An important part of constructing a trading method is to have a method to backtest your method on historical information. Backtesting does not guarantee that you will find a profitable strategy however it is the very best tool we have for finding methods that work.


The primary step is to acquire a great backtesting platform and find out how to utilize it.

Step 2: Data

The next action is to get hold of some good quality data with which to backtest your techniques. If you don't have excellent information, then any analysis you do is going to be flawed.

Step 3: Have a Plan 

When you have actually arranged your backtest environment, it's time to make some decisions about what you wish to test and what you hope to get out of your testing.

Step 4: Buy and Sell Rules

For a mean reversion strategy to work, you wish to discover severe occasions that have a high opportunity of seeing a reversal.

Step 5: Initial Testing

Once you have some basic trading rules establish you require to get these configured into code so that you can do some initial screening on a little window of in-sample data.


You must beware not to use up too much data because you want to be able to run some more sophisticated tests later on.
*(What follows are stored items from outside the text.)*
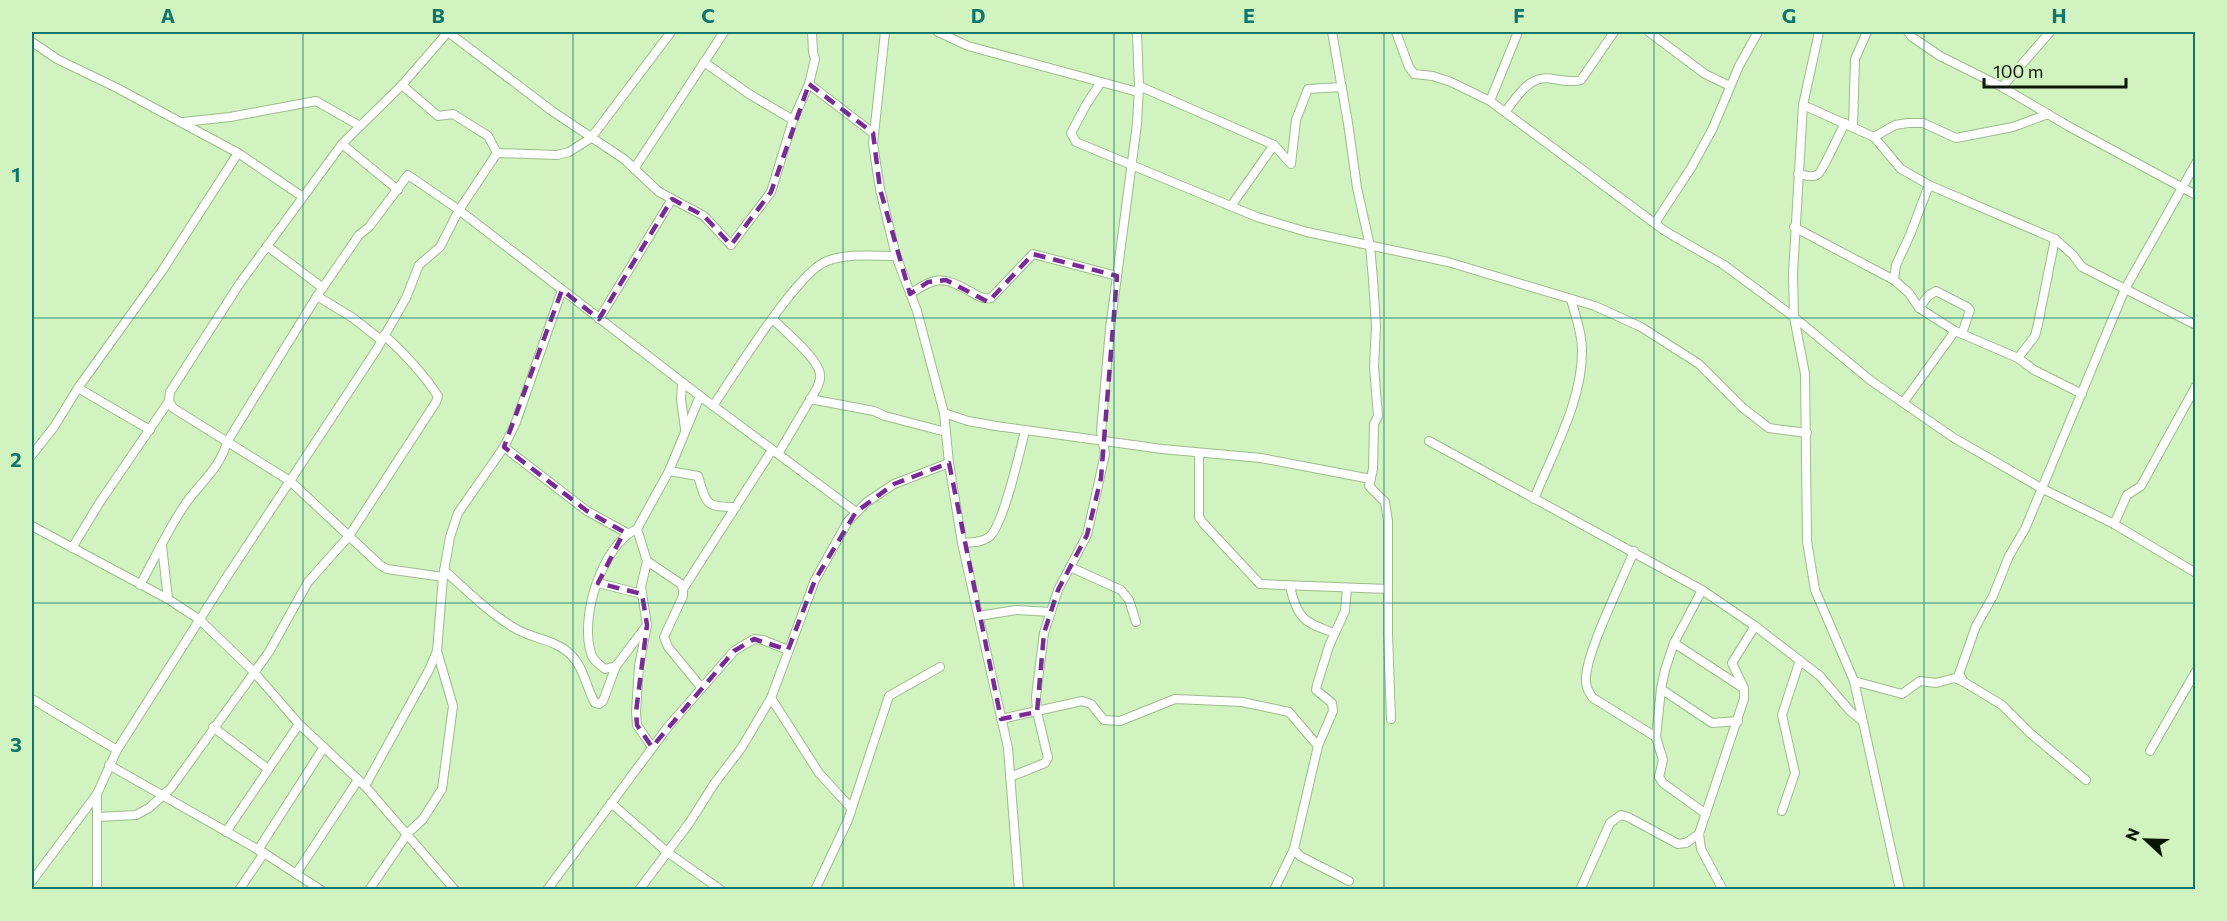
<svg xmlns="http://www.w3.org/2000/svg" width="2227" height="921" viewBox="0 0 2227 921" font-family="Commissioner,sans-serif">
	<style>
		.lines { fill: none; stroke-linecap: round; stroke-linejoin: round }
		.street-casing { stroke: #9cbc8b; stroke-width: 10 }
		.street { stroke: #fff; stroke-width: 8 }
		.marked { fill: none; stroke: #7a2999; stroke-width: 4.5; stroke-dasharray: 12 8; stroke-linejoin: round }
		.grid { fill: none; stroke: #0f766e; stroke-width: 1.5; stroke-opacity: 0.55 }
		.neatline { fill: none; stroke: #0f766e; stroke-width: 2 }
		.grid-label { font-size: 20px; text-anchor: middle; font-weight: bold; fill: #0f766e }
	</style>
	<rect width="100%" height="100%" fill="#d1f3bf"/>
	<g class="lines">
		<defs>
			<g id="street">
				<polyline points="448,32 552,111 624,159 659,192 704,216 731,245 771,192 793,120 809,84"/>
				<polyline points="812,32 813,52 815,59 809,84 873,133"/>
				<polyline points="885,32 873,144 880,189 896,256 917,311 944,413 949,463 962,543 1008,748 1019,890"/>
				<polyline points="938,32 968,46 1138,92"/>
				<polyline points="1332,32 1348,123 1357,188 1370,246 1373,279 1376,326 1374,367 1378,416 1374,424 1373,469 1369,486 1385,502 1388,521 1388,634 1391,719"/>
				<polyline points="1396,32 1409,67 1414,74 1433,76 1451,82 1490,101 1665,231 1724,265 1794,317 1870,380 1954,438 2041,488 2114,524 2196,573"/>
				<polyline points="1649,32 1705,74 1730,86"/>
				<polyline points="1819,32 1803,105 1793,273 1794,317 1805,374 1807,541 1815,590 1854,681 1900,890"/>
				<polyline points="1908,32 1912,37 1940,56 2002,87 2068,126 2196,195"/>
				<polyline points="32,42 57,59 117,88 238,153 303,197"/>
				<polyline points="704,62 749,94 793,120"/>
				<polyline points="1101,82 1086,105 1071,133 1076,142 1257,217 1307,232 1448,262 1595,306 1641,327 1699,364 1743,408 1769,428 1807,433"/>
				<polyline points="402,85 438,116 453,114 488,136 497,153 557,155 569,152 591,138 671,32"/>
				<polyline points="1139,86 1274,145 1291,164 1296,120 1308,89 1342,87"/>
				<polyline points="2002,87 2050,32"/>
				<polyline points="1490,101 1518,32"/>
				<polyline points="1803,105 1874,137 1901,169 1929,185 2055,239 2073,255 2082,267 2196,325"/>
				<path d="M1505 112C1518 96 1529 74 1553 79 1562 80 1571 83 1581 80L1614 32"/>
				<polyline points="183,122 230,117 316,101 360,126"/>
				<polyline points="1853,127 1855,59 1867,32"/>
				<polyline points="1874,137 1895,125 1908,123 1923,123 1956,138 2013,127 2048,114"/>
				<polyline points="342,144 402,85 448,32"/>
				<polyline points="634,169 724,32"/>
				<path d="M1798 174C1804 175 1811 178 1817 175 1822 173 1840 132 1845 123"/>
				<polyline points="1231,206 1274,145"/>
				<polyline points="1655,223 1691,168 1712,130 1739,66 1758,32"/>
				<polyline points="1794,227 1894,280 1909,293 1919,308 1955,331 2018,358 2034,370 2082,394"/>
				<polyline points="267,246 323,288"/>
				<polyline points="1894,280 1896,265 1910,235 1929,185"/>
				<path d="M910 294C938 275 944 277 973 293 979 297 983 299 991 298L1033 254 1117 276"/>
				<polyline points="317,296 353,318 381,340"/>
				<polyline points="1919,308 1928,296 1936,291 1967,307 1970,310 1962,334"/>
				<polyline points="599,319 672,199"/>
				<path d="M773 319C784 331 818 358 820 374 821 379 819 383 817 388L778 454"/>
				<polyline points="2018,358 2035,336 2038,324 2055,239"/>
				<polyline points="682,383 681,399 685,429"/>
				<polyline points="78,388 150,430"/>
				<polyline points="810,399 874,411 885,416 946,432"/>
				<polyline points="169,401 173,408 290,481 380,565 387,569 443,577"/>
				<polyline points="1903,403 1955,331"/>
				<path d="M713 406C734 375 798 271 827 261 848 253 874 256 896 256"/>
				<polyline points="944,413 968,421 996,426 1162,449 1261,458 1371,479"/>
				<polyline points="1429,441 1702,590 1755,626 1820,676 1850,711 1861,720"/>
				<polyline points="504,447 587,511 627,533"/>
				<polyline points="1199,453 1199,517 1203,523 1260,584 1388,589"/>
				<polyline points="32,455 54,427 78,388 162,271 238,153"/>
				<path d="M669 471 698 476C707 505 705 507 736 507"/>
				<path d="M1534 499C1553 452 1583 400 1582 349 1582 332 1575 315 1571 299"/>
				<polyline points="2114,524 2127,495 2141,486 2196,386"/>
				<polyline points="32,526 168,599 200,620 253,671 299,724 365,786 455,890"/>
				<path d="M637 529C602 544 578 620 592 656 594 661 600 665 605 669L616 666 647 625"/>
				<path d="M962 543C971 542 982 543 989 537 1003 527 1020 451 1025 431"/>
				<polyline points="162,546 168,599"/>
				<polyline points="72,548 100,502 169,401 170,392 240,283 342,144 398,190"/>
				<path d="M1634 551C1623 579 1584 656 1586 681 1586 688 1589 693 1593 698L1656 737"/>
				<polyline points="647,561 641,587 647,625 639,666 636,712 637,725 652,747"/>
				<polyline points="1070,567 1121,590 1129,600 1136,622"/>
				<path d="M444 570C466 590 493 617 520 631 536 639 557 641 570 654 584 667 586 687 595 703L599 704 603 701 616 666"/>
				<polyline points="598,583 642,594"/>
				<path d="M140 585C155 558 168 529 186 503 201 482 220 468 227 442L317 296 359 235 369 227 408 175 459 210 700 396 856 512"/>
				<path d="M1290 586C1297 618 1304 623 1335 633"/>
				<polyline points="1347,588 1345,611 1329,646 1317,685 1316,690 1332,703 1333,711 1318,746 1294,849 1300,856 1349,881"/>
				<polyline points="683,589 681,584 647,561 637,529 669,471 700,396"/>
				<polyline points="1702,590 1674,643 1665,670 1661,689 1656,737 1663,760 1659,777 1663,783 1706,814"/>
				<polyline points="979,616 1016,610 1051,612"/>
				<polyline points="1674,643 1743,688"/>
				<polyline points="1854,681 1902,694 1920,681 1936,683 1955,678 1964,682"/>
				<polyline points="701,687 668,647 664,637 683,596 683,589 772,450"/>
				<polyline points="1661,689 1712,723 1738,721"/>
				<polyline points="771,698 819,773 851,808"/>
				<polyline points="32,699 117,750"/>
				<polyline points="1001,719 1082,701 1091,704 1104,720 1120,721 1175,699 1242,702 1289,712 1318,746"/>
				<polyline points="213,727 268,769"/>
				<polyline points="2150,751 2196,671"/>
				<polyline points="109,765 264,853 321,890"/>
				<polyline points="1010,777 1045,763 1048,758 1037,712 1036,696 1044,633 1058,590 1087,535 1105,454 1101,431 1110,329 1137,124 1139,86 1137,32"/>
				<polyline points="2086,780 2030,733 2002,705 1964,682 1959,674 1976,626 1993,596 2009,556 2025,529 2125,289 2196,163"/>
				<polyline points="365,786 429,670 437,651 443,577 450,537 458,513 504,447 516,422 562,290"/>
				<polyline points="611,803 667,852 721,890"/>
				<polyline points="1782,811 1795,773 1782,715 1800,660"/>
				<path d="M97 817 136 815 149 808 171 788 269 652 308 582 349 536 436 402 438 396C423 373 404 353 384 335"/>
				<polyline points="226,832 299,724"/>
				<polyline points="258,850 324,747"/>
				<polyline points="296,874 358,780"/>
				<polyline points="32,881 97,794 117,750 226,578 377,349 406,298 419,265 440,247 459,210 497,153"/>
				<polyline points="97,890 97,794"/>
				<polyline points="239,890 264,853"/>
				<polyline points="369,890 408,833 423,819 442,789 453,706 437,651"/>
				<polyline points="547,890 667,728 734,651 754,639 763,640 788,650"/>
				<polyline points="639,890 690,822 714,784 742,747 771,698 815,580 848,521 867,502 894,484 949,463"/>
				<polyline points="815,890 848,820 889,696 940,667"/>
				<polyline points="1274,890 1294,849"/>
				<polyline points="1580,890 1610,823 1621,815 1628,817 1678,844 1686,843 1699,834"/>
				<polyline points="1723,890 1701,849 1699,834 1744,699 1744,688 1732,663 1755,626"/>
			</g>
		</defs>
		<use href="#street" class="street-casing"/>
		<use href="#street" class="street"/>
	</g>
	<path class="marked" d="M809 84 873 133 880 189 910 294 928 282 946 280 988 302 1033 254 1117 276 1101 478 1087 535 1058 590 1044 633 1037 712 1001 719 949 463 894 484 856 512 815 580 788 650 754 639 734 651 652 747 637 725 636 712 647 625 642 594 598 583 624 532 587 511 504 447 562 290 599 319 672 199 704 216 731 245 771 192Z"/>
	<path class="grid" d="M303 32V890M573 32V890M843 32V890M1114 32V890M1384 32V890M1654 32V890M1924 32V890M32 318H2196M32 603H2196"/>
	<rect width="2227" height="921" fill="none" stroke="#d1f3bf" stroke-width="66"/>
	<g transform="translate(2146 840) rotate(292)" stroke="#d1f3bf" stroke-width="4.5" paint-order="stroke">
	<path d="M0-4.5L10 22L0 15L-10 22Z" fill="#0b1605"/>
	<text y="-9" font-size="16" font-weight="bold" text-anchor="middle" fill="#0b1605">N</text>
	</g>
	<path d="M1984 78v9h142v-9" fill="none" stroke="#0b1605" stroke-width="3"/>
	<text x="1993" y="78" font-size="18" fill="#0b1605" stroke="#d1f3bf" stroke-width="4.5" paint-order="stroke">100 m</text>
	<rect x="33" y="33" width="2161" height="855" class="neatline"/>
	<g class="grid-label">
		<text x="168" y="23">A</text>
		<text x="438" y="23">B</text>
		<text x="708" y="23">C</text>
		<text x="978" y="23">D</text>
		<text x="1249" y="23">E</text>
		<text x="1519" y="23">F</text>
		<text x="1789" y="23">G</text>
		<text x="2059" y="23">H</text>
		<text x="16" y="182">1</text>
		<text x="16" y="467">2</text>
		<text x="16" y="752">3</text>
	</g>
</svg>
At this moment you are just running some crude tests to see if your idea has any merit. This is before you add any other expensive rules or position sizing.

Step 6: Position Sizing for Mean Reversion Trading

If your mean going back method passes initial testing, you can begin to take it more seriously and include components that will help it change into a more powerful model.

Step 7: Adding More Rules

When you have your buy and sell guidelines sorted you will probably wish to include some extra rules to enhance the performance and logic of the system.

Step 8: Optimisations and Walk Forward Analysis

The more you advance through the steps and the more rules you contribute to your trading system the more issue you need to pay versus the risks of curve fitting and choice bias.

Step 9: Stress Testing and Evaluation

When you run a backtest, depending upon your software application platform, you will be revealed a number of metrics, statistics and charts with which to assess your system.

Step 10: Live Trading And Feedback

The last action when building your mean reversion trading strategy is to have actually a process established for taking your system live and after that tracking its development.

Mean Reversion Strategy Summerized 

Mean reversion trading is emotionally difficult. Mean reversion is an useful market concept to understand, but it does not ensure successful trading. While costs do tend to go back to the mean gradually, we can't understand for sure, ahead of time, when that will happen. Prices can continue moving far from the mean for longer than expected. Also, pattern instructions may alter, or just how much or how little the cost moves may change. Just because a price has actually risen doesn't mean it will be up to the mean; the mean might also rise to meet the cost.


Because of these unknowns, most expert traders have rigorous risk-management protocols. They can specify an exit point where their position will close out if the cost doesn't move in their expected instructions, helping to reduce losses as much as possible.


Nevertheless, mean reversion trading can be highly gratifying exactly due to the fact that it's difficult and a less "crowded trade."